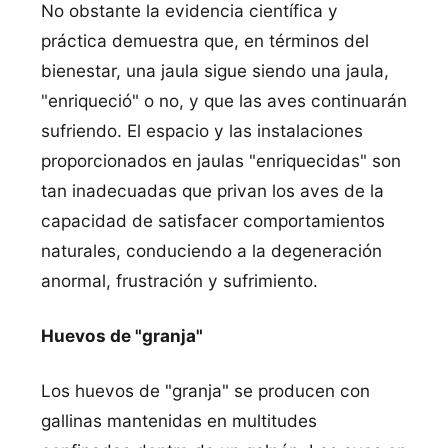
No obstante la evidencia cientí­fica y
práctica demuestra que, en términos del
bienestar, una jaula sigue siendo una jaula,
"enriqueció" o no, y que las aves continuarán
sufriendo. El espacio y las instalaciones
proporcionados en jaulas "enriquecidas" son
tan inadecuadas que privan los aves de la
capacidad de satisfacer comportamientos
naturales, conduciendo a la degeneración
anormal, frustración y sufrimiento.
Huevos de "granja"
Los huevos de "granja" se producen con
gallinas mantenidas en multitudes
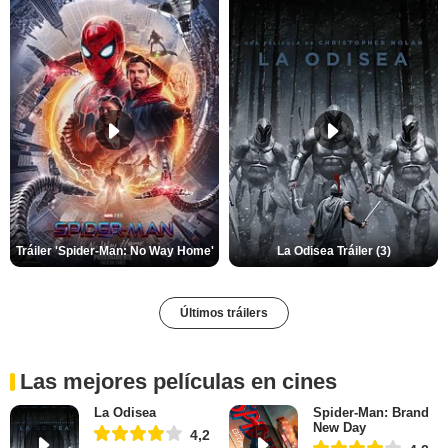
Tráiler 'Spider-Man: No Way Home'
La Odisea Tráiler (3)
Últimos tráilers
Las mejores películas en cines
La Odisea
Spider-Man: Brand
New Day
4,2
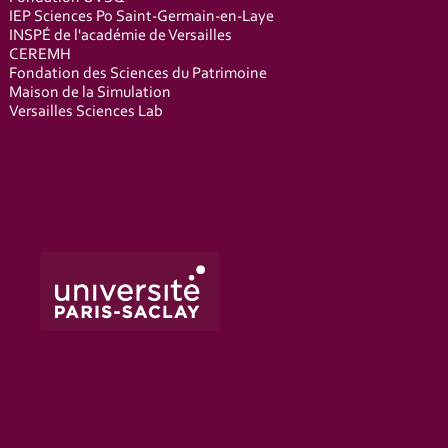
IEP Sciences Po Saint-Germain-en-Laye
INSPÉ de l'académie de Versailles
CEREMH
Fondation des Sciences du Patrimoine
Maison de la Simulation
Versailles Sciences Lab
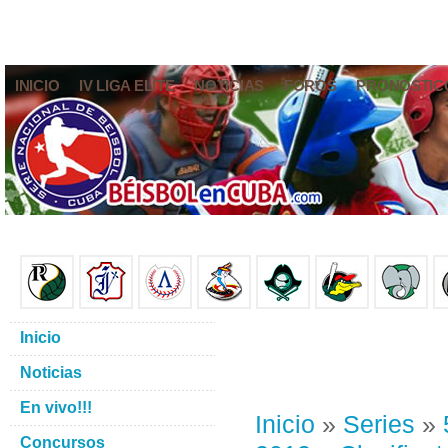
INICIO
IV LIGA ELITE
NOTICIAS
FOROS
PRONÓSTIC
Inicio
Noticias
En vivo!!!
Inicio
»
Series
»
Concursos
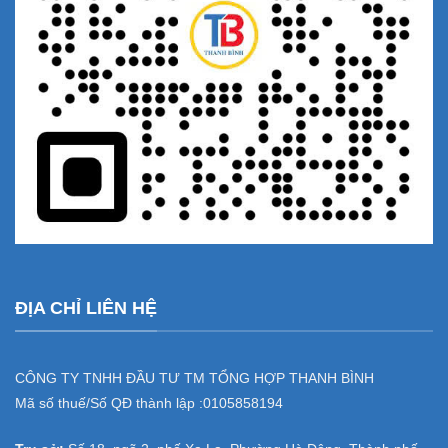
ĐỊA CHỈ LIÊN HỆ
CÔNG TY TNHH ĐẦU TƯ TM TỔNG HỢP THANH BÌNH
Mã số thuế/Số QĐ thành lập :
0105858194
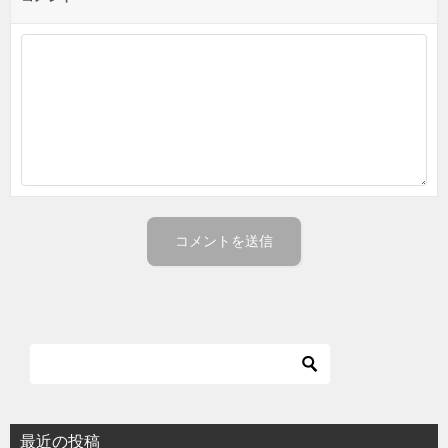
最近の投稿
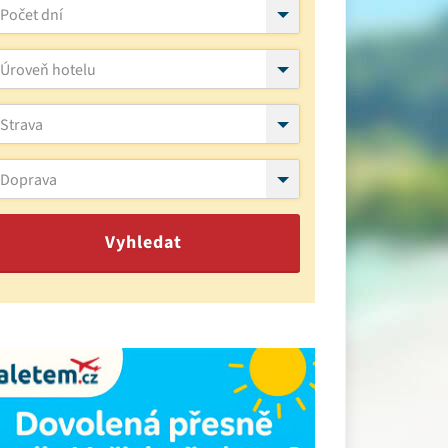
Počet dní
Úroveň hotelu
Strava
Doprava
Vyhledat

::::::::::

## Assignment
Could you repeat the entries word for word, skipping the pictures they contain?

## Expected output
No obstante la evidencia cientí­fica y
práctica demuestra que, en términos del
bienestar, una jaula sigue siendo una jaula,
"enriqueció" o no, y que las aves continuarán
sufriendo. El espacio y las instalaciones
proporcionados en jaulas "enriquecidas" son
tan inadecuadas que privan los aves de la
capacidad de satisfacer comportamientos
naturales, conduciendo a la degeneración
anormal, frustración y sufrimiento.
Huevos de "granja"
Los huevos de "granja" se producen con
gallinas mantenidas en multitudes
Tráiler 'Spider-Man: No Way Home'
La Odisea Tráiler (3)
Últimos tráilers
Las mejores películas en cines
La Odisea
Spider-Man: Brand
New Day
4,2
IEP Sciences Po Saint-Germain-en-Laye
INSPÉ de l'académie de Versailles
CEREMH
Fondation des Sciences du Patrimoine
Maison de la Simulation
Versailles Sciences Lab
INICIO
IV LIGA ELITE
NOTICIAS
FOROS
PRONÓSTIC
Inicio
Noticias
En vivo!!!
Inicio
»
Series
»
Concursos
ĐỊA CHỈ LIÊN HỆ
CÔNG TY TNHH ĐẦU TƯ TM TỔNG HỢP THANH BÌNH
Mã số thuế/Số QĐ thành lập :
0105858194
最近の投稿
Počet dní
Úroveň hotelu
Strava
Doprava
Vyhledat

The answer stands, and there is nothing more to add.